#### What the exercise asks:
Copy the lines from the one containing "1h57m50s so their software can voice it smoothly." through the one containing "The time is 8h54m57s", changing "low vision" to "limited vision" and leaving everything else as it is.

#### Extracted material:
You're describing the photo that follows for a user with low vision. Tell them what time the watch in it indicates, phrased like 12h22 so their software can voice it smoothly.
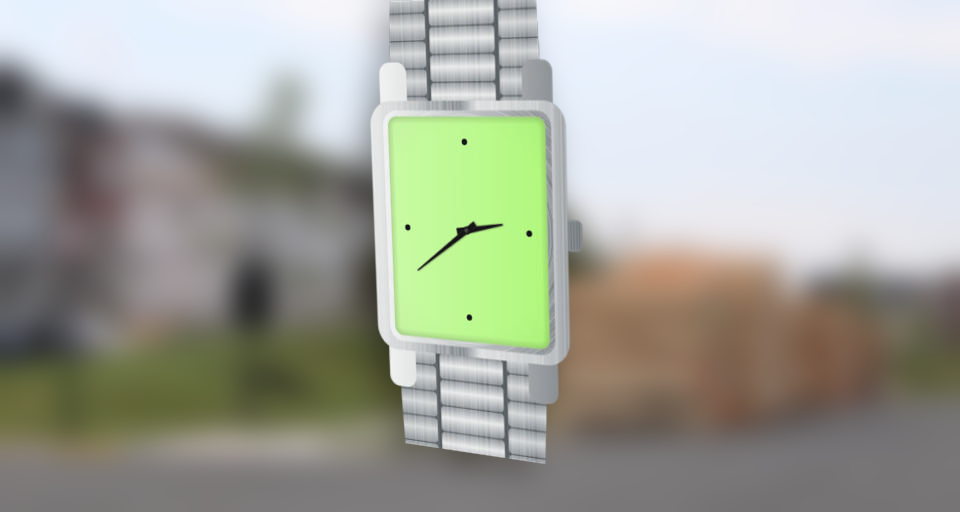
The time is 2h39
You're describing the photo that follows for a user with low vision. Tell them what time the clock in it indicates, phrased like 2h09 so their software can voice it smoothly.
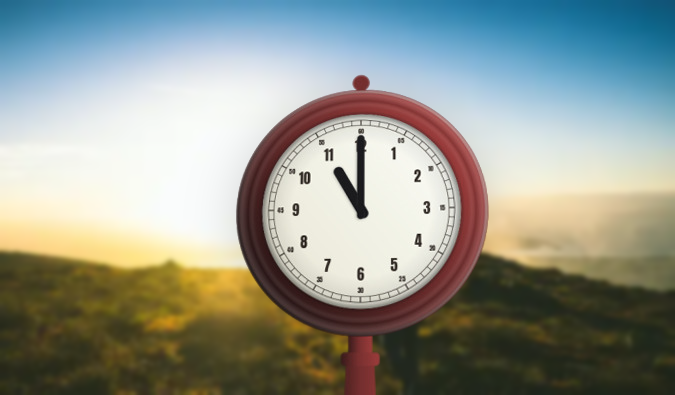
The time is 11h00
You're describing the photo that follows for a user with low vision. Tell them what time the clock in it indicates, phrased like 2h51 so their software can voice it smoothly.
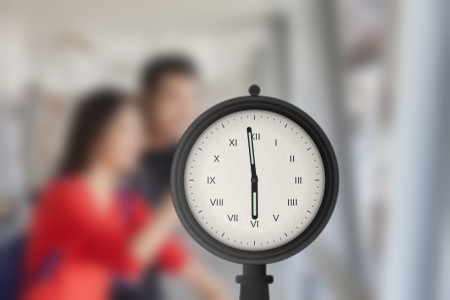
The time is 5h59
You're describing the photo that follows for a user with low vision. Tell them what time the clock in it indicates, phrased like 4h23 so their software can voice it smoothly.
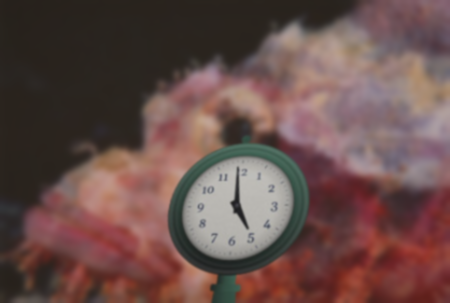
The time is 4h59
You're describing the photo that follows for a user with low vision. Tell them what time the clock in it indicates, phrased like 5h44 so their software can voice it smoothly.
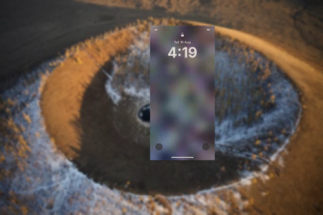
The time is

* * *

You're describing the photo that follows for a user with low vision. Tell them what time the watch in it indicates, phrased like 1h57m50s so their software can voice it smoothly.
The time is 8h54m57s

...

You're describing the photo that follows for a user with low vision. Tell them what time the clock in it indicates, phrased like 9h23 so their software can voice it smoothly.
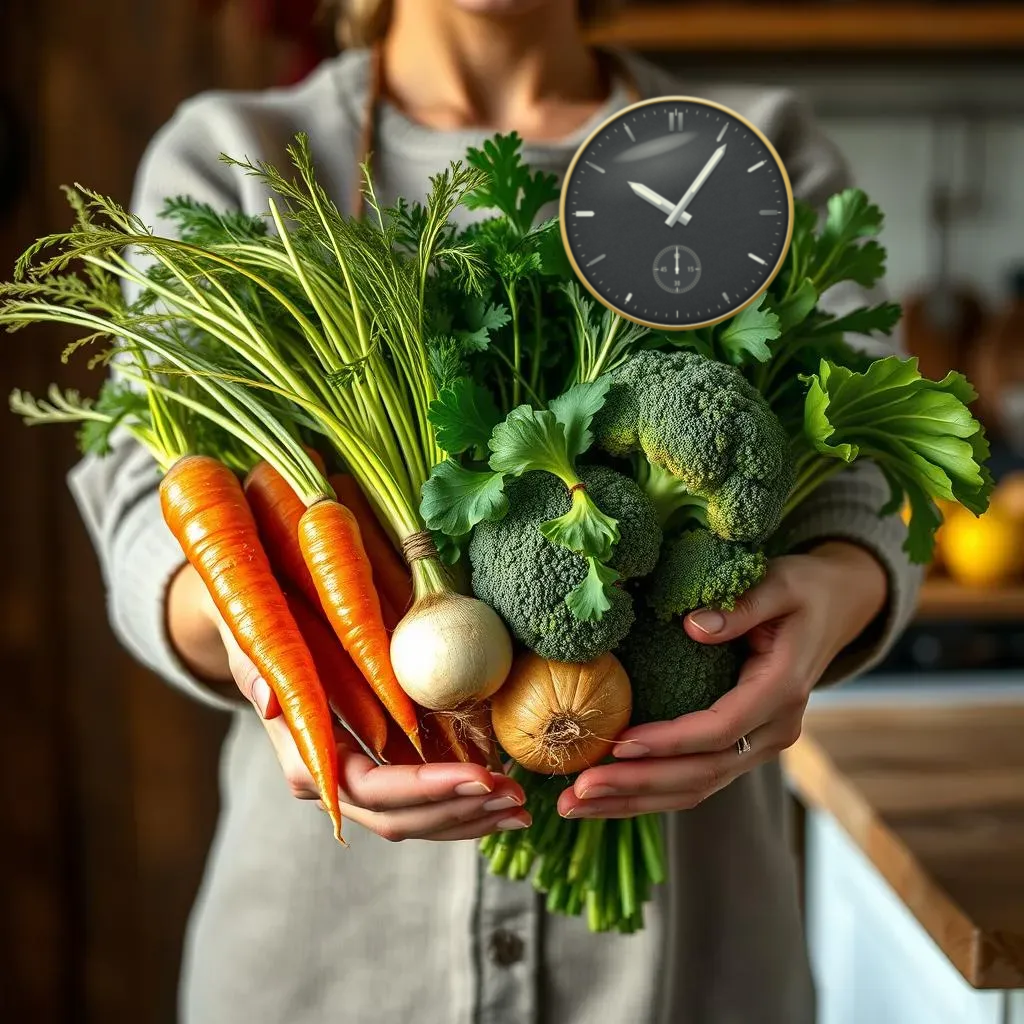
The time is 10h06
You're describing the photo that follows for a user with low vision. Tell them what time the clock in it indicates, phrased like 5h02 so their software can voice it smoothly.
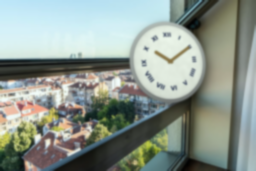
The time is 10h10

#### Task result:
You're describing the photo that follows for a user with limited vision. Tell them what time the watch in it indicates, phrased like 1h57m50s so their software can voice it smoothly.
The time is 8h54m57s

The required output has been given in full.